While lowering its stake in Sibur-Russian Tyres, this new relationship with Pirelli and Russian Technologies offers Sibur Holdings opportunities to expand its synthetic rubber business. The MoU agreements call for Sibur to act as a long-term supplier of the substance to both Pirelli and the two joint-venture operations. On top of this, the Russian and Italian companies will jointly develop high-technology synthetic rubber-derived products for use in the production of premium passenger car tyres.
Will Nizhnekamskshina bring a Conti connection?
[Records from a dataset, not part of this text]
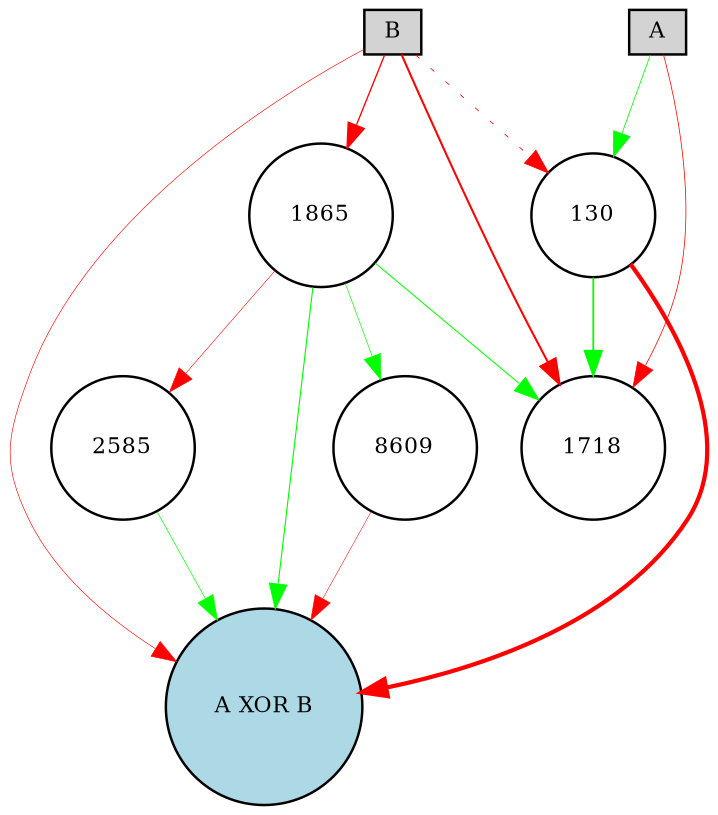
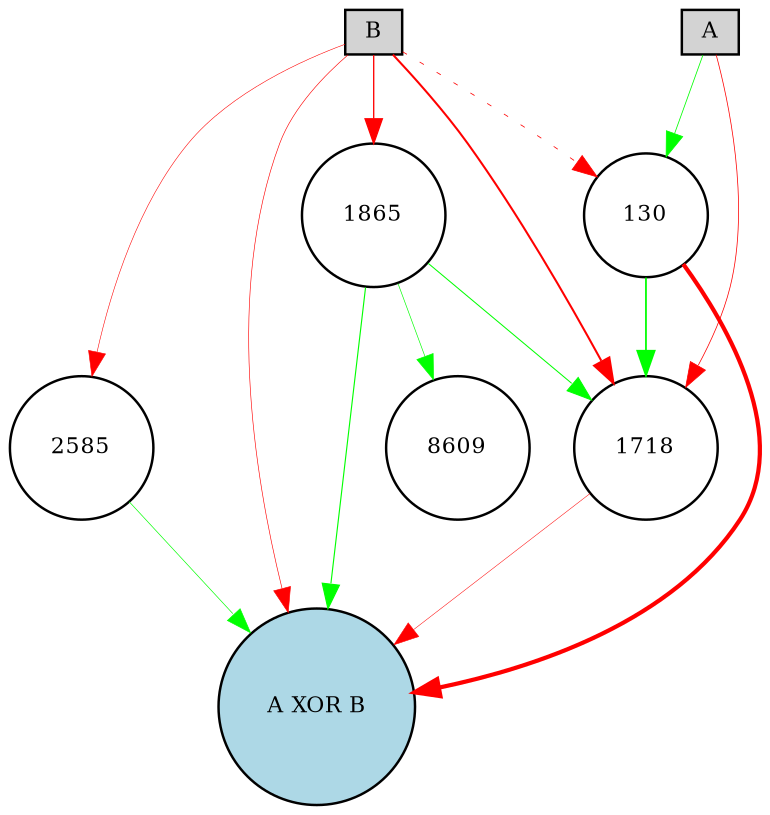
  digraph {
    node [fillcolor=white fontsize=9 shape=circle style=filled]
    edge [color=red style=solid]
    A [fillcolor=lightgray height=0.2 shape=box width=0.2]
    130 [height=0.2 width=0.2]
    1718 [height=0.2 width=0.2]
    "A XOR B" [fillcolor=lightblue height=0.2 width=0.2]
    B [fillcolor=lightgray height=0.2 shape=box width=0.2]
    1865 [height=0.2 width=0.2]
    n7 [height=0.2 label=8609 width=0.2]
    2585 [height=0.2 width=0.2]
    A -> 130 [color=green penwidth=0.3215064574380688]
    A -> 1718 [penwidth=0.3057123156459801]
    130 -> 1718 [color=green penwidth=0.7178601062564808]
    130 -> "A XOR B" [penwidth=1.7005201113411315]
-   n7 -> "A XOR B" [penwidth=0.2034515082332909]
+   1718 -> "A XOR B" [penwidth=0.2034515082332909]
    B -> 130 [penwidth=0.3165248495661488 style=dotted]
    B -> 1718 [penwidth=0.8257479368519759]
    B -> "A XOR B" [penwidth=0.251129061610471]
    B -> 1865 [penwidth=0.5378390060185174]
    1865 -> 1718 [color=green penwidth=0.4124935893751075]
    1865 -> "A XOR B" [color=green penwidth=0.4575786996787019]
    1865 -> n7 [color=green penwidth=0.2673467407362504]
-   1865 -> 2585 [penwidth=0.22592660211840132]
+   B -> 2585 [penwidth=0.22592660211840132]
    2585 -> "A XOR B" [color=green penwidth=0.27099411418684527]
  }
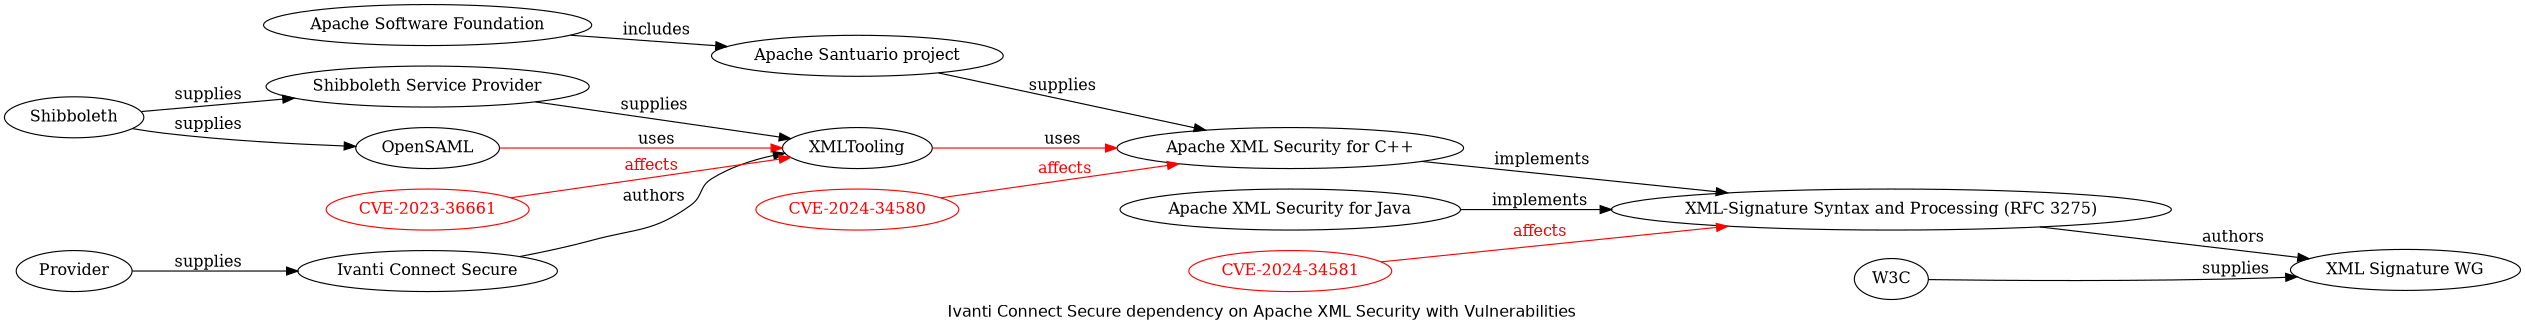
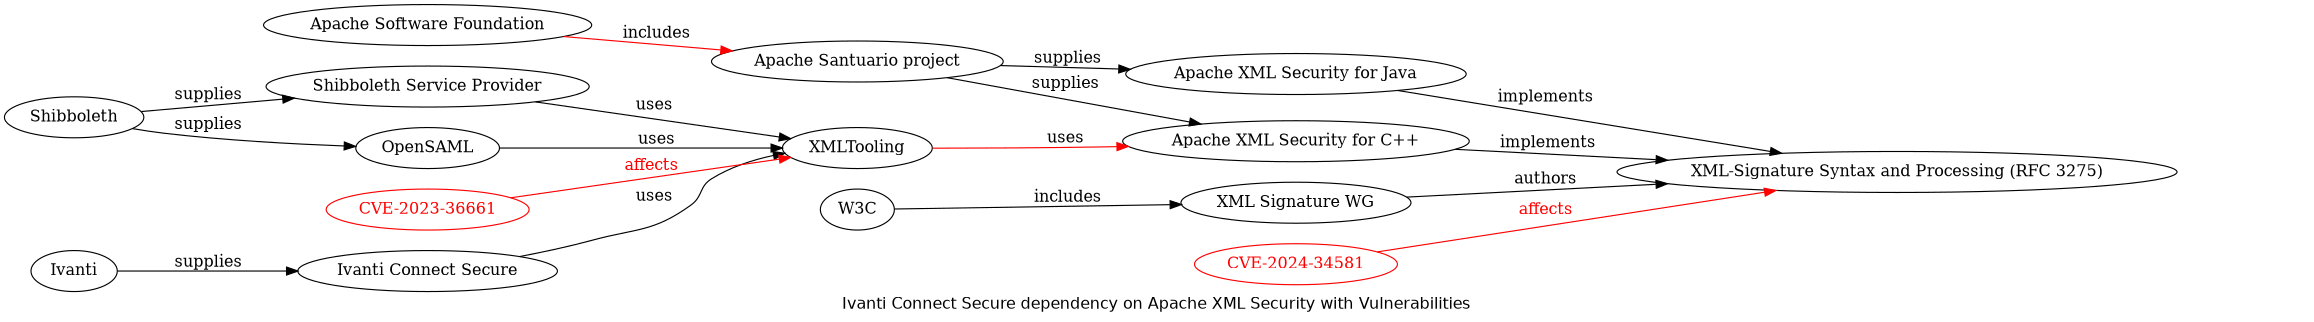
  digraph {
    fontname=helvetica
    label="Ivanti Connect Secure dependency on Apache XML Security with Vulnerabilities"
    rankdir=LR
    n1 [label=Shibboleth]
    n2 [label=OpenSAML]
    n3 [label="Shibboleth Service Provider"]
    n4 [label=XMLTooling]
    n5 [label="Apache XML Security for C++"]
    n6 [label="XML-Signature Syntax and Processing (RFC 3275)"]
    n7 [label=W3C]
    n8 [label="XML Signature WG"]
    blank [height=0 style=invis]
    n10 [label="Apache XML Security for Java"]
    n11 [label="Apache Santuario project"]
    n12 [label="Apache Software Foundation"]
    n13 [label="Ivanti Connect Secure"]
-   n14 [label=Provider]
+   n14 [label=Ivanti]
    n15 [color=red fontcolor=red label="CVE-2023-36661"]
    n16 [color=red fontcolor=red label="CVE-2024-34581"]
-   n17 [color=red fontcolor=red label="CVE-2024-34580"]
    n1 -> n2 [label="  supplies"]
    n1 -> n3 [label="  supplies"]
-   n2 -> n4 [label="  uses" color=red]
-   n3 -> n4 [label=" supplies"]
+   n2 -> n4 [label="  uses"]
+   n3 -> n4 [label=" uses"]
    n4 -> n5 [color=red label=" uses"]
    n5 -> n6 [label="  implements"]
    n6 -> blank [style=invis]
-   n7 -> n8 [label="  supplies"]
-   n6 -> n8 [label=" authors"]
+   n7 -> n8 [label="  includes"]
+   n8 -> n6 [label=" authors"]
    n10 -> n6 [label=" implements"]
    n11 -> n5 [label=" supplies"]
-   n12 -> n11 [label="  includes"]
-   n13 -> n4 [label=" authors"]
+   n11 -> n10 [label="  supplies"]
+   n12 -> n11 [label="  includes" color=red]
+   n13 -> n4 [label=" uses"]
    n14 -> n13 [label="  supplies"]
    n15 -> n4 [color=red fontcolor=red label=affects]
    n16 -> n6 [color=red fontcolor=red label=" affects"]
-   n17 -> n5 [color=red fontcolor=red label="  affects"]
  }
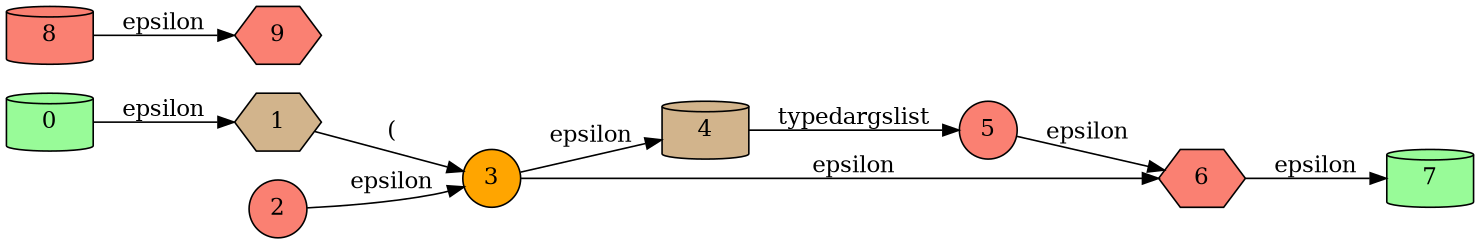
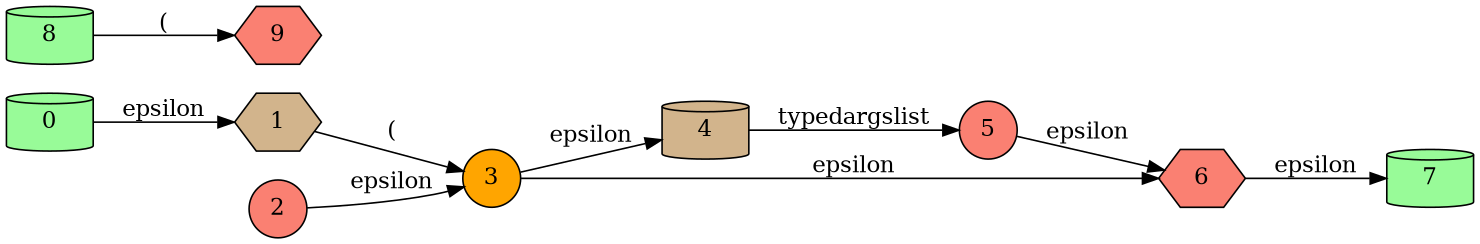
  digraph {
    rankdir=LR
    node [fillcolor=salmon shape=cylinder style=filled]
    0 [fillcolor=palegreen]
    1 [fillcolor=tan shape=hexagon]
    3 [fillcolor=orange shape=circle]
    2 [shape=circle]
    4 [fillcolor=tan]
    6 [shape=hexagon]
    5 [shape=circle]
    7 [fillcolor=palegreen]
    9 [shape=hexagon]
-   8
+   8 [fillcolor=palegreen]
    0 -> 1 [label=epsilon]
    1 -> 3 [label="("]
    3 -> 4 [label=epsilon]
    3 -> 6 [label=epsilon]
    2 -> 3 [label=epsilon]
    4 -> 5 [label=typedargslist]
    6 -> 7 [label=epsilon]
    5 -> 6 [label=epsilon]
-   8 -> 9 [label=epsilon]
+   8 -> 9 [label="("]
  }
It will be interesting to watch the impact this new joint player will have on Russia’s tyre industry. Sibur Holdings makes no secret of its intention to step away from its tyre business; early last year company president Dmitry Konov spoke of an “exit strategy” involving the tyre maker, which currently produces an estimated 24 per cent of Russia’s tyres, and during a press conference last October he discussed the company’s aim of disposing of its tyre operations “at a profit.” With this in mind, at the start of the year Sibur outlined plans to establish Sibur-Russian Tyres as the leading Russian tyre maker and a top ten global player, increasing its passenger car, truck and light commercial vehicle market share in the “B” and “C” segments to 30, 35 and 55 per cent respectively while entering the “A” segment with passenger car and truck tyres. The joint-ventures with Pirelli and Russian Technologies form a part of this overall plan, as does a potential alliance with the tyre units operated by Russian corporation Tatneft; the MoU also talks of the possibility of a merger with or the acquisition of Tatneft’s Nizhnekamskshina unit, which currently produces a third of all tyres in Russia and operates agreements with German tyre maker Continental. Should Nizhnekamskshina’s assets be grouped together with those already or soon to be acquired by Pirelli and Russian Technologies, those trying to gain a firm understanding of the intricacies of Russia’s tyre market and who has what will face further headaches.